Today's reading at Mass from the conclusion of the Acts of the Apostles (Acts 28:11-16, 30-31), on this annual memorial of the Dedication of St. Peter's Basilica on the Vatican Hill and St. Paul's Outside the Walls on the Via Ostiense, reads like a travel narrative, describing how Paul finally arrived in Rome. Of course, the whole book of Acts is itself a travel narrative - not just of Paul's (and others') journeys and adventures in the service of the gospel, but the journey of the gospel itself as it travels outward from Jerusalem. Just as Luke's Gospel began in Jerusalem (with Zechariah sacrificing in the Temple and seeing an angel), so too Luke's second volume, Acts, began in Jerusalem (with Jesus's ascension from the Mount of Olives and the apostles's daily prayer in the Temple). But, whereas Luke's Gospel also ended in Jerusalem, Acts recounts the steady, seeming inexorable expansion of the apostolic community outward from Jerusalem, outward finally all the way to the capital of the world, Rome. And thus we came to Rome (Acts 28:14) is not, therefore, just some historical anecdote but a thematic summary of the history of the apostolic Church - and the mission of the Church in every age and era.

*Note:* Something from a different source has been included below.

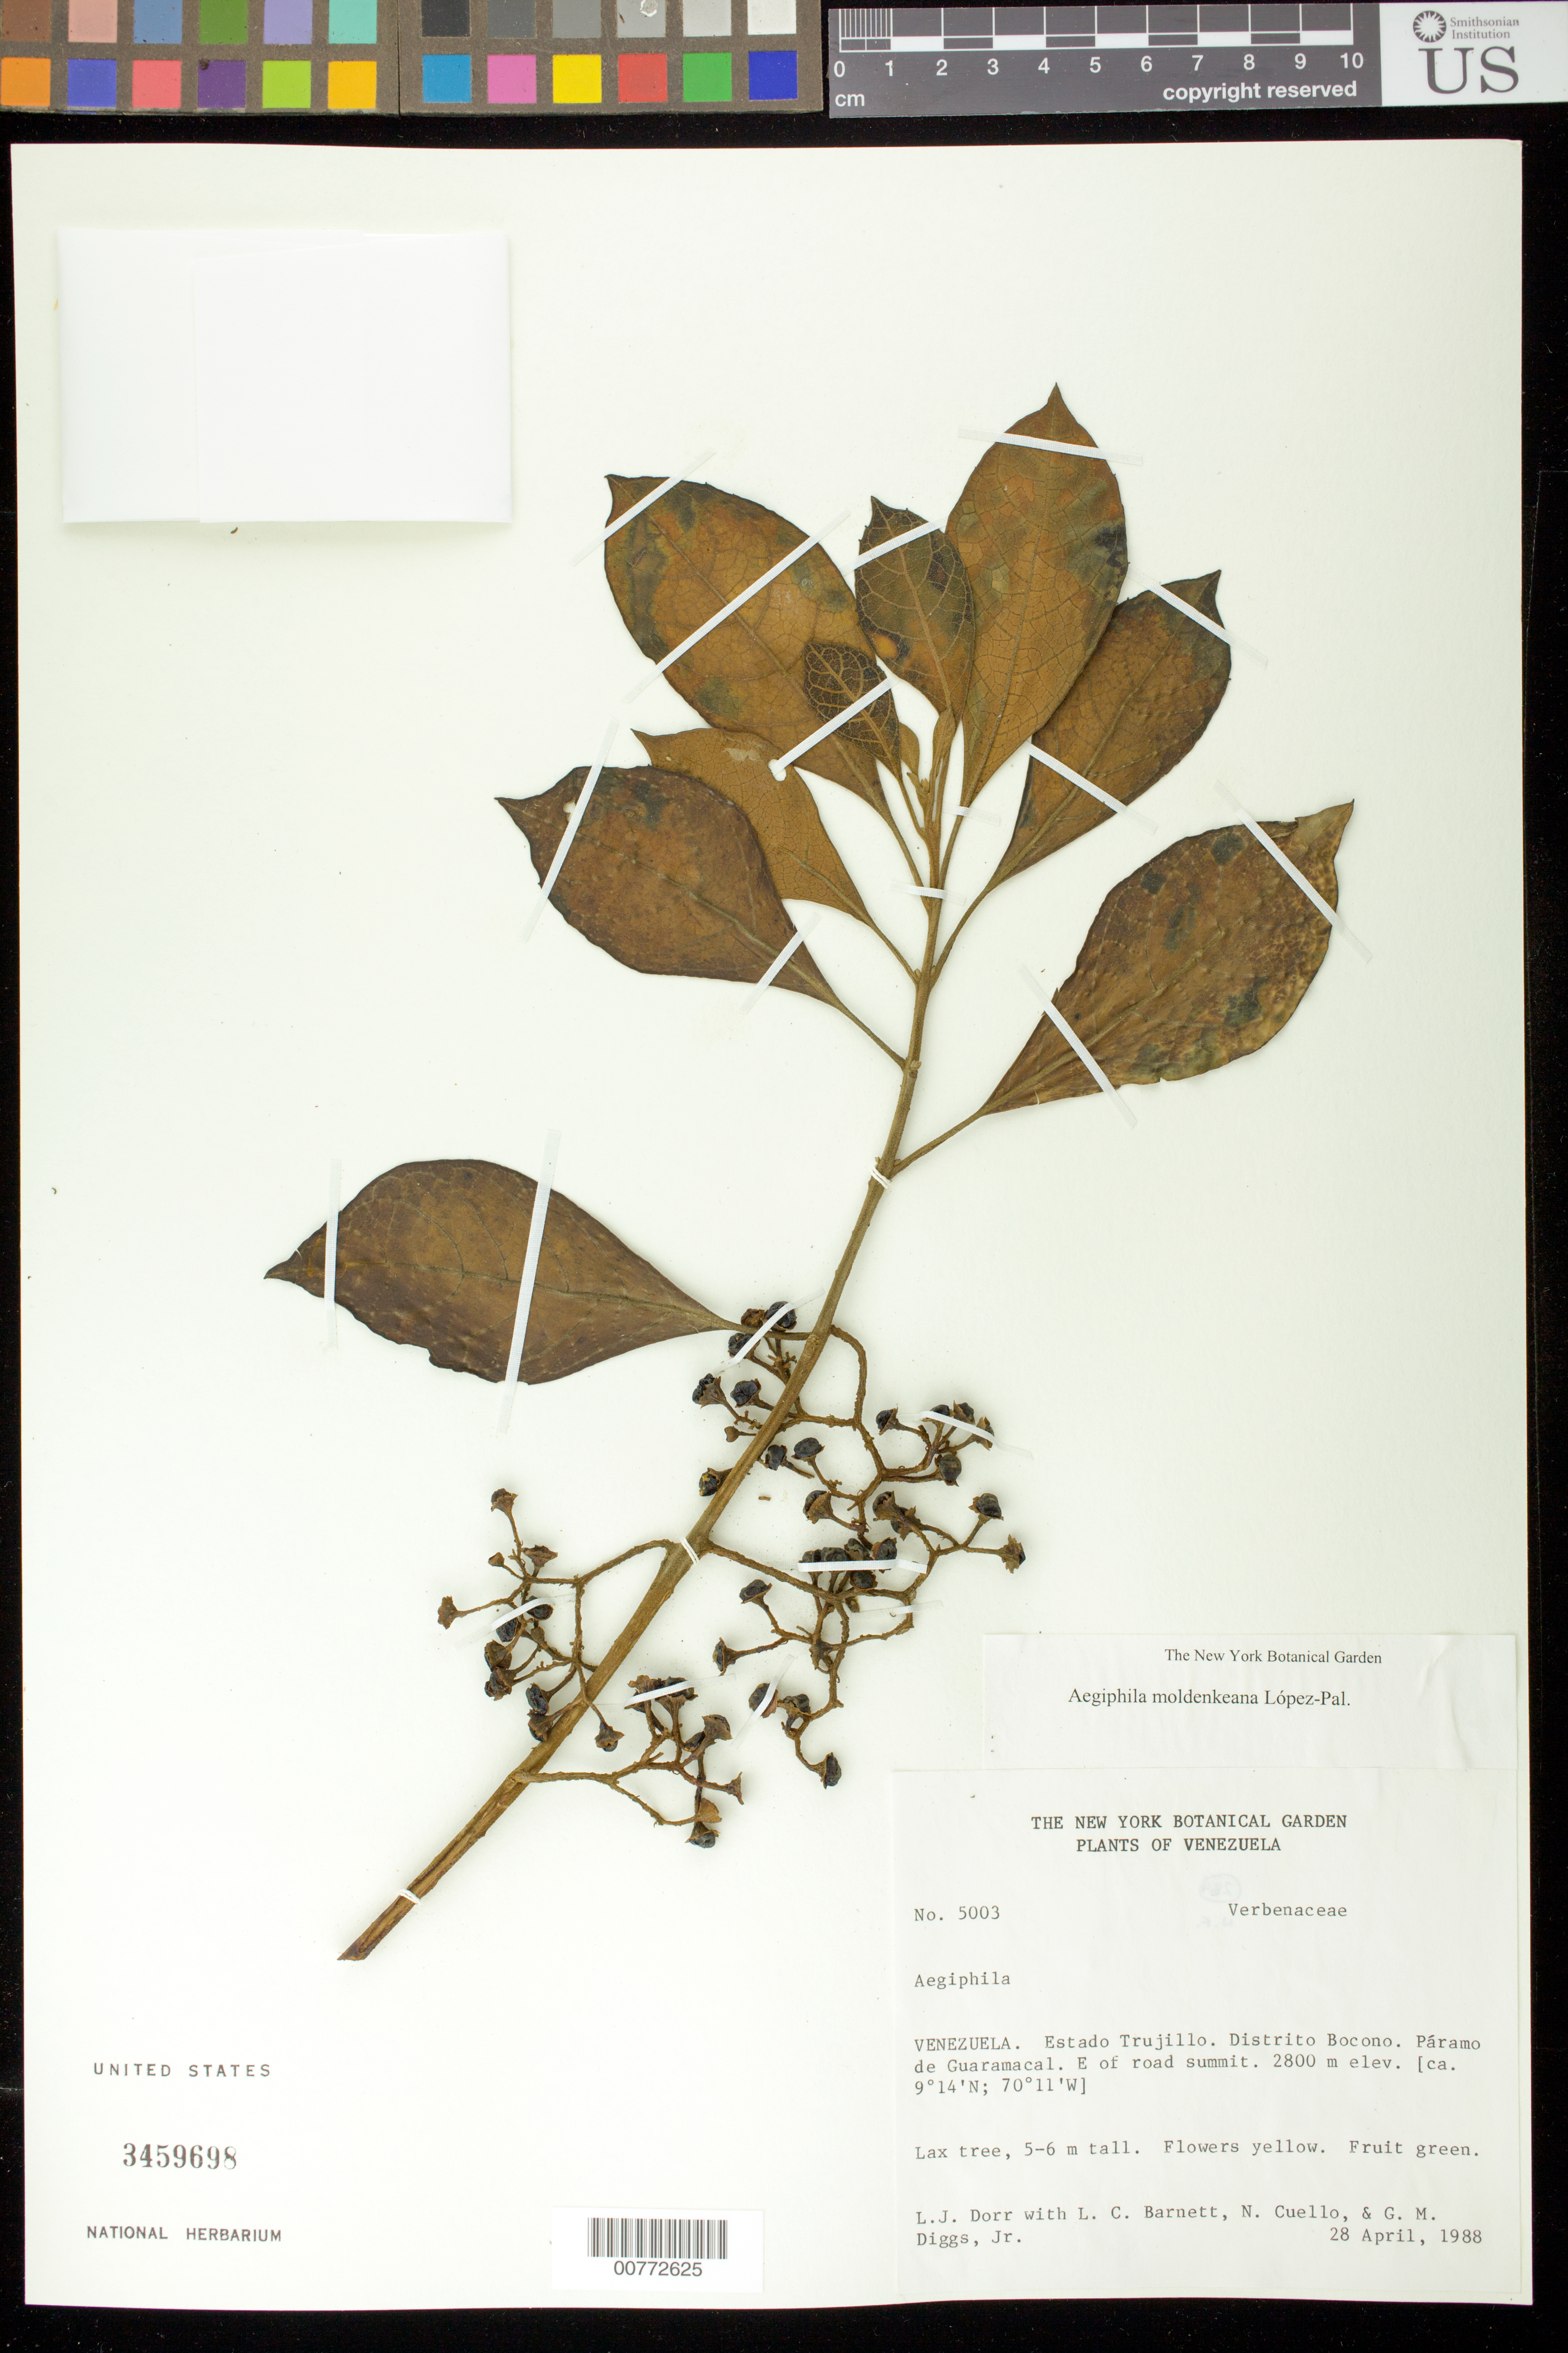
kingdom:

Today's Gospel account (Matthew 14:22-33) of Peter walking toward Jesus on the water, only to become frightened and begin to sink and then be rescued by Jesus' outstretched hand, always reminds me of those cartoons I used to watch on Saturday mornings as a boy, in which the character would run off a cliff and keep going until suddenly he looks down and realizes he is walking on air, whereupon he immediately begins to fall. Peter had no trouble walking on the water while he was focused on Jesus. Once he focused on himself, however, his precarious situation started to sink him. Fortunately, Jesus was still there, and Peter could call out to him - refocus - and be saved. That's an unsubtle metaphor for the mission and life of the Church, precariously tossed about by the waves and apparently even beginning to sink, but saved by it focus on the object of its faith, Jesus. The apostles' ministry outward to the world - and Peter's particular ministry as the apostles' leader and spokesman - could never succeed (or even make sense) on the basis of themselves but could only succeed by remaining faithful to Jesus whose witnesses they were commissioned to be. So too the Church succeeds not by human prowess but by fidelity to to the witness of its founding apostles and to the mission entrusted by Christ to the Church through those great apostles.
And so the gospel came to Rome, as from Rome it continues to go out to all the world.
Homily for the Memorial of the Dedication of the Basilicas of Saint Peter and Saint Paul at Immaculate Conception Church, Knoxville, TN, November 18, 2011.